Wednesday, June 22, 2011

THE SONG OF SPARROWS (Iranian) (2008)

Once again over to Iranian cinema of Majid Majidi and the man brought to screen a deep humanitarian tale where life is all about moments of small pleasures and unfixed sum of burden. The man doesn’t need complex plot, innovative concepts, stylistic devices to fill screen with covert art. His simple and deeply humanistic tales of human struggle has aesthetics of life. Needless to say the man grows on watching moving films of Masters like De Sica, Kurosawa and Satyajit Ray and it reflects in most of his cinema.

‘The song of sparrows’ is a tale of Karim and his family of three kids, the elder daughter is deaf and her hearing aid becomes dysfunctional. She needs a new pair as her exam is near and the new pair costs too dear. Karim works in ostrich farming in the village, Ramazan is near and his boss is about to witness the farm. Add insult to his injury, an ostrich escaped from the farm. His desperate search for lost ostrich turned futile and it costs him his job. The man turns to city of Tehran on his motorcycle where he earned money giving lifts to passengers in hurry. It’s quite queer to see that motorcycle works as auto rickshaw in Tehran! He earns money to survive and picks and brought to home the trash from the city to fix his TV antenna or window.
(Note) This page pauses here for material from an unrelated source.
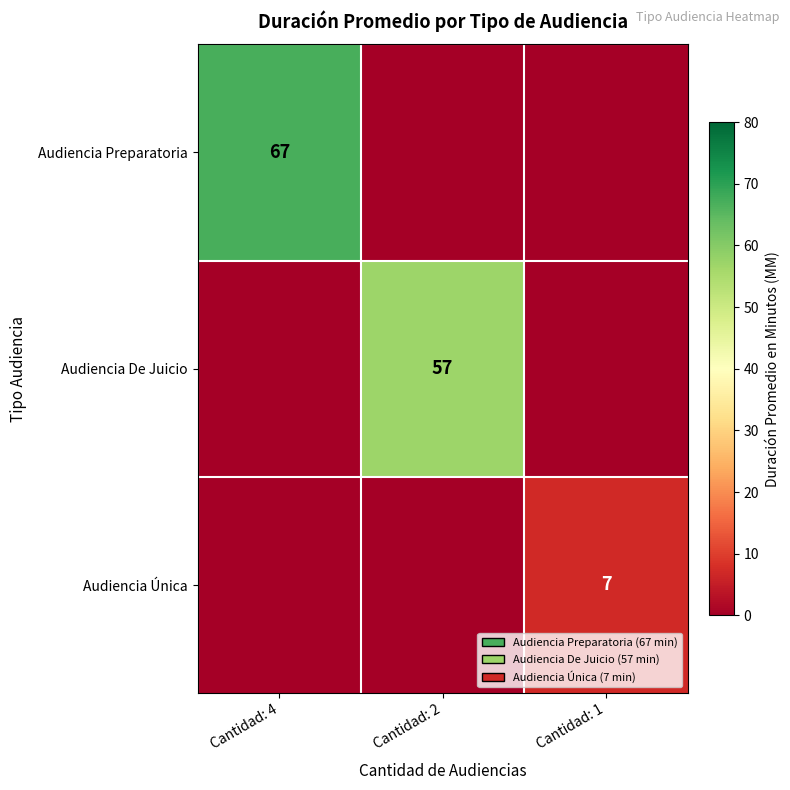

The value of Audiencia De Juicio at Cantidad: 2 is 25. True or false?

False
Big applause for Reza Naji, the man of honest and damn natural expressions, who works in almost many Majidi films. Like many of Majidi films he’s playing a man struggling to run his family, he is honest, sincere and god fearing person. He is the man of village lost in the hectic struggle of city; his heart lies with ostrich but its machine (motorcycle) which gives him what’s needed for survival. Majidi makes certain scenes so damn natural- i.e Karim’s checking whether his daughter is able to listen from distance, escape of ostrich, Karim’s desperate search for it on top of mountain being ostrich, Karim’s struggle in city. Majidi has brilliantly use aerial shot or wide shots to heighten the emotions and it all works like poetry on screen- Karim being an ostrich on top of mountain, His running with blue door in field and that scene where kids dream shattered on floor surrounded by fish around. The only thing seems quite cliché is the ending with an ostrich dancing; for me his ending of ‘Baran’ and ‘Chidren of Heaven’ are one of the most moving one.


1 comment:

Luv said...

Oh God!! I somehow totally forgot this one. I have had my copy for so long. Dug it out after seeing your review. Thanks mate!